- **ABOUT THIS EXERCISE**
Retype all of the data word for word, without pictures.

Dataset entries:
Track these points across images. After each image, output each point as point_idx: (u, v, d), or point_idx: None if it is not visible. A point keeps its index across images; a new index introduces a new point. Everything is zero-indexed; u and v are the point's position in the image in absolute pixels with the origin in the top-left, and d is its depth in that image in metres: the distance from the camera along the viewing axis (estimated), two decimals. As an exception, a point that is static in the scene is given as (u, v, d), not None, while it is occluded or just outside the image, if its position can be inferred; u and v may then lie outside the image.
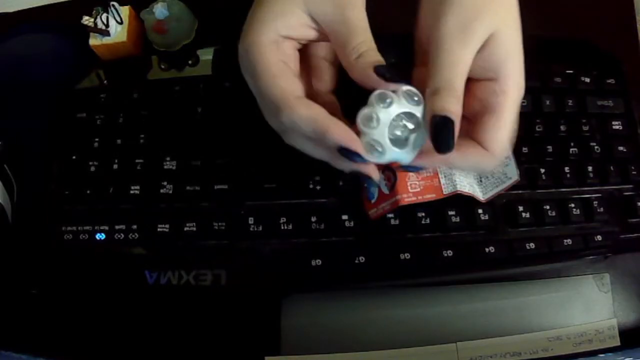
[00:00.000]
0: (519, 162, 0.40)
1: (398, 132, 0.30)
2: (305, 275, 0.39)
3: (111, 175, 0.41)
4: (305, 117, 0.29)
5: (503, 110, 0.31)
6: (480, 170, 0.33)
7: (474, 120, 0.32)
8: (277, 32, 0.31)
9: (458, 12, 0.30)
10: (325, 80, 0.35)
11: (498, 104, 0.31)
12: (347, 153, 0.29)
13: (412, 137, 0.30)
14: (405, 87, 0.30)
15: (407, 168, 0.32)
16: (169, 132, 0.42)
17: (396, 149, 0.30)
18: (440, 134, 0.29)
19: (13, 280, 0.40)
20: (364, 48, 0.30)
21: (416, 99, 0.30)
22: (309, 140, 0.31)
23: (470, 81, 0.31)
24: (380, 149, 0.30)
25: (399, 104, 0.30)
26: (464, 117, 0.31)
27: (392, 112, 0.30)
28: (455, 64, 0.30)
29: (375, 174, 0.31)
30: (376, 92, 0.30)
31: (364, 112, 0.30)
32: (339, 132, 0.29)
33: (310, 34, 0.32)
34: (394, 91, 0.30)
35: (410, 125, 0.30)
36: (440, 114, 0.29)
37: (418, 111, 0.30)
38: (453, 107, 0.29)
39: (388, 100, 0.29)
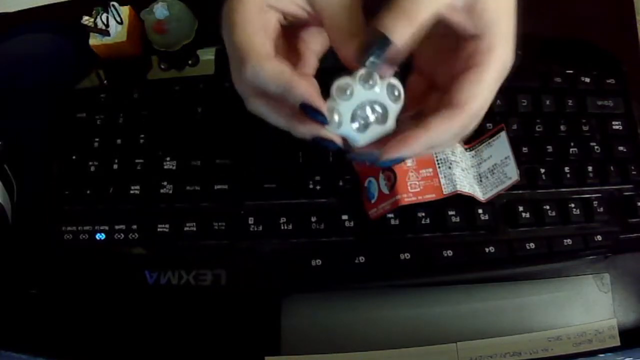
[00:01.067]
0: (519, 162, 0.40)
1: (362, 116, 0.30)
2: (305, 275, 0.39)
3: (111, 175, 0.41)
4: (272, 70, 0.29)
5: (486, 67, 0.29)
6: (455, 136, 0.31)
7: (453, 81, 0.30)
8: (264, 0, 0.31)
9: None
10: (307, 65, 0.35)
11: (482, 60, 0.29)
12: (309, 109, 0.29)
13: (373, 126, 0.30)
14: (392, 80, 0.30)
15: (360, 157, 0.32)
16: (169, 132, 0.42)
17: (354, 126, 0.30)
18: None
19: (13, 280, 0.40)
20: (359, 33, 0.30)
21: (396, 93, 0.30)
22: (271, 103, 0.31)
23: (455, 40, 0.30)
24: (338, 117, 0.29)
25: (377, 91, 0.30)
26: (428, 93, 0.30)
27: (368, 95, 0.29)
28: None
29: (338, 139, 0.30)
30: (361, 71, 0.29)
31: (341, 81, 0.30)
32: (304, 86, 0.29)
33: (297, 11, 0.32)
34: (381, 77, 0.29)
35: (375, 114, 0.30)
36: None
37: (392, 108, 0.30)
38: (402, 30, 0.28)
39: (371, 82, 0.29)
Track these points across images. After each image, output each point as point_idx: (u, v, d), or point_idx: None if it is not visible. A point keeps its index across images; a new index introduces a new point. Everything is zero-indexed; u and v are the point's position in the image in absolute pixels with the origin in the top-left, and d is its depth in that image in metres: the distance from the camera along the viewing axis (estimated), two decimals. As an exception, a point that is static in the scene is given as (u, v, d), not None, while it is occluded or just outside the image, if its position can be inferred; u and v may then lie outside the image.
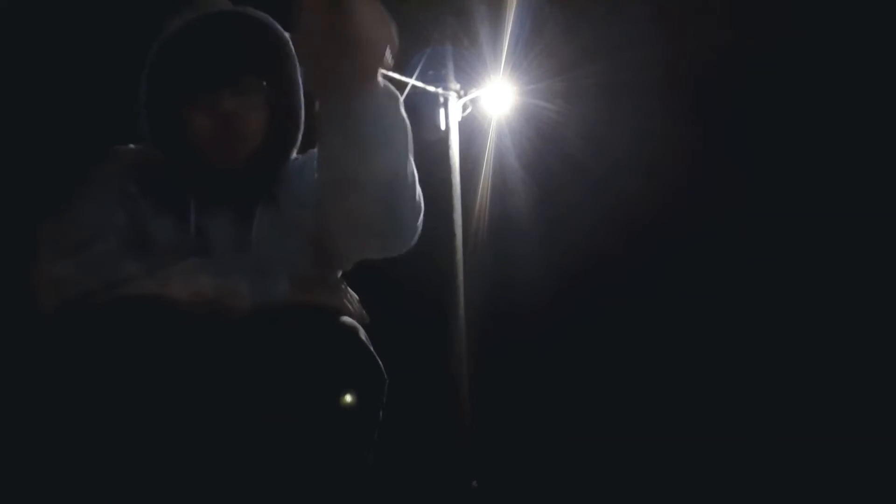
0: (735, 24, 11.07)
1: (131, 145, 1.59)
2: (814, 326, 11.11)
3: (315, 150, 1.50)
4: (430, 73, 8.68)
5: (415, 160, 1.48)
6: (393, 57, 1.35)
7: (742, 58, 11.44)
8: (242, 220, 1.50)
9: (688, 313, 11.88)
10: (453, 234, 8.68)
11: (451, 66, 8.80)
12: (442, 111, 8.79)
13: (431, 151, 8.83)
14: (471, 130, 9.21)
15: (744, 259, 12.11)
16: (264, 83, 1.50)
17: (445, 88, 8.76)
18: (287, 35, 1.53)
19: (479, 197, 9.46)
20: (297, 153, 1.61)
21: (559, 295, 12.29)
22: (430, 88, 8.66)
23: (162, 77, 1.47)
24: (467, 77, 8.92)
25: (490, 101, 9.09)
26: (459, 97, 8.87)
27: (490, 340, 10.47)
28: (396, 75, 8.27)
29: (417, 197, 1.47)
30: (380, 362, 1.55)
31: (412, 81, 8.35)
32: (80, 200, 1.49)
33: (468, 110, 9.02)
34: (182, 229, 1.47)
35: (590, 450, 10.90)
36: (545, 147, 10.71)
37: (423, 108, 8.71)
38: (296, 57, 1.51)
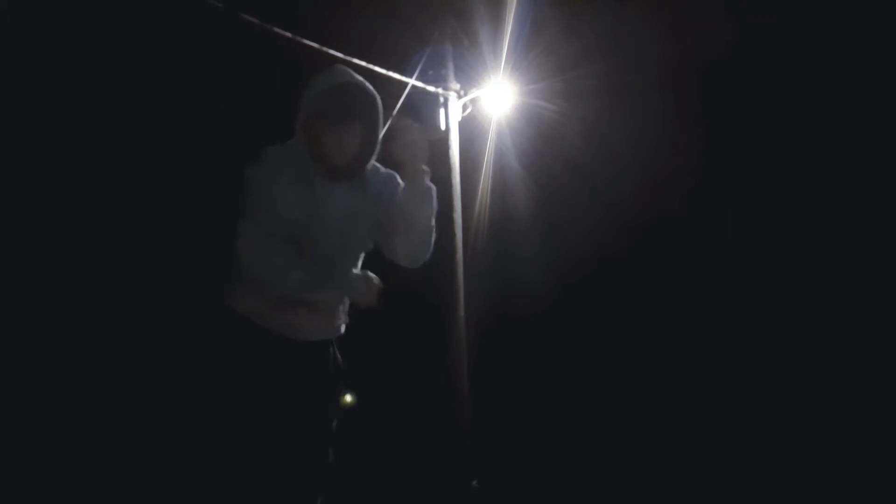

- **RESULT FOR THIS TASK**
Track these points across images. After each image, output each point as point_idx: (u, v, d), or point_idx: None if it is not visible. A point keeps its index across images; a new index introduces a new point. Everything is zero-indexed; u and v are the point's position in the image in absolute pixels with the origin in the top-left, and d is its depth in that image in metres: the distance from the camera along the viewing axis (estimated), two decimals. As an exception, a point that is static in the scene is given as (u, v, d), not None, while it is occluded or just outside the image, if its position can be inferred; u and v may then lie outside the image.
[00:00.000]
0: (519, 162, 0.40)
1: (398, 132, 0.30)
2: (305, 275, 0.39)
3: (111, 175, 0.41)
4: (305, 117, 0.29)
5: (503, 110, 0.31)
6: (480, 170, 0.33)
7: (474, 120, 0.32)
8: (277, 32, 0.31)
9: (458, 12, 0.30)
10: (325, 80, 0.35)
11: (498, 104, 0.31)
12: (347, 153, 0.29)
13: (412, 137, 0.30)
14: (405, 87, 0.30)
15: (407, 168, 0.32)
16: (169, 132, 0.42)
17: (396, 149, 0.30)
18: (440, 134, 0.29)
19: (13, 280, 0.40)
20: (364, 48, 0.30)
21: (416, 99, 0.30)
22: (309, 140, 0.31)
23: (470, 81, 0.31)
24: (380, 149, 0.30)
25: (399, 104, 0.30)
26: (464, 117, 0.31)
27: (392, 112, 0.30)
28: (455, 64, 0.30)
29: (375, 174, 0.31)
30: (376, 92, 0.30)
31: (364, 112, 0.30)
32: (339, 132, 0.29)
33: (310, 34, 0.32)
34: (394, 91, 0.30)
35: (410, 125, 0.30)
36: (440, 114, 0.29)
37: (418, 111, 0.30)
38: (453, 107, 0.29)
39: (388, 100, 0.29)
[00:01.067]
0: (519, 162, 0.40)
1: (362, 116, 0.30)
2: (305, 275, 0.39)
3: (111, 175, 0.41)
4: (272, 70, 0.29)
5: (486, 67, 0.29)
6: (455, 136, 0.31)
7: (453, 81, 0.30)
8: (264, 0, 0.31)
9: None
10: (307, 65, 0.35)
11: (482, 60, 0.29)
12: (309, 109, 0.29)
13: (373, 126, 0.30)
14: (392, 80, 0.30)
15: (360, 157, 0.32)
16: (169, 132, 0.42)
17: (354, 126, 0.30)
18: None
19: (13, 280, 0.40)
20: (359, 33, 0.30)
21: (396, 93, 0.30)
22: (271, 103, 0.31)
23: (455, 40, 0.30)
24: (338, 117, 0.29)
25: (377, 91, 0.30)
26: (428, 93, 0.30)
27: (368, 95, 0.29)
28: None
29: (338, 139, 0.30)
30: (361, 71, 0.29)
31: (341, 81, 0.30)
32: (304, 86, 0.29)
33: (297, 11, 0.32)
34: (381, 77, 0.29)
35: (375, 114, 0.30)
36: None
37: (392, 108, 0.30)
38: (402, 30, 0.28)
39: (371, 82, 0.29)
Track these points across images. After each image, output each point as point_idx: (u, v, d), or point_idx: None if it is not visible. A point keeps its index across images; a new index introduces a new point. Everything is zero-indexed; u and v are the point's position in the image in absolute pixels with the origin in the top-left, and d is its depth in that image in metres: the distance from the camera along the viewing axis (estimated), two decimals. As an exception, a point that is static in the scene is given as (u, v, d), not None, while it is occluded or just outside the image, if its position can be inferred; u and v may then lie outside the image.
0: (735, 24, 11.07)
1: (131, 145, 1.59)
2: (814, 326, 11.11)
3: (315, 150, 1.50)
4: (430, 73, 8.68)
5: (415, 160, 1.48)
6: (393, 57, 1.35)
7: (742, 58, 11.44)
8: (242, 220, 1.50)
9: (688, 313, 11.88)
10: (453, 234, 8.68)
11: (451, 66, 8.80)
12: (442, 111, 8.79)
13: (431, 151, 8.83)
14: (471, 130, 9.21)
15: (744, 259, 12.11)
16: (264, 83, 1.50)
17: (445, 88, 8.76)
18: (287, 35, 1.53)
19: (479, 197, 9.46)
20: (297, 153, 1.61)
21: (559, 295, 12.29)
22: (430, 88, 8.66)
23: (162, 77, 1.47)
24: (467, 77, 8.92)
25: (490, 101, 9.09)
26: (459, 97, 8.87)
27: (490, 340, 10.47)
28: (396, 75, 8.27)
29: (417, 197, 1.47)
30: (380, 362, 1.55)
31: (412, 81, 8.35)
32: (80, 200, 1.49)
33: (468, 110, 9.02)
34: (182, 229, 1.47)
35: (590, 450, 10.90)
36: (545, 147, 10.71)
37: (423, 108, 8.71)
38: (296, 57, 1.51)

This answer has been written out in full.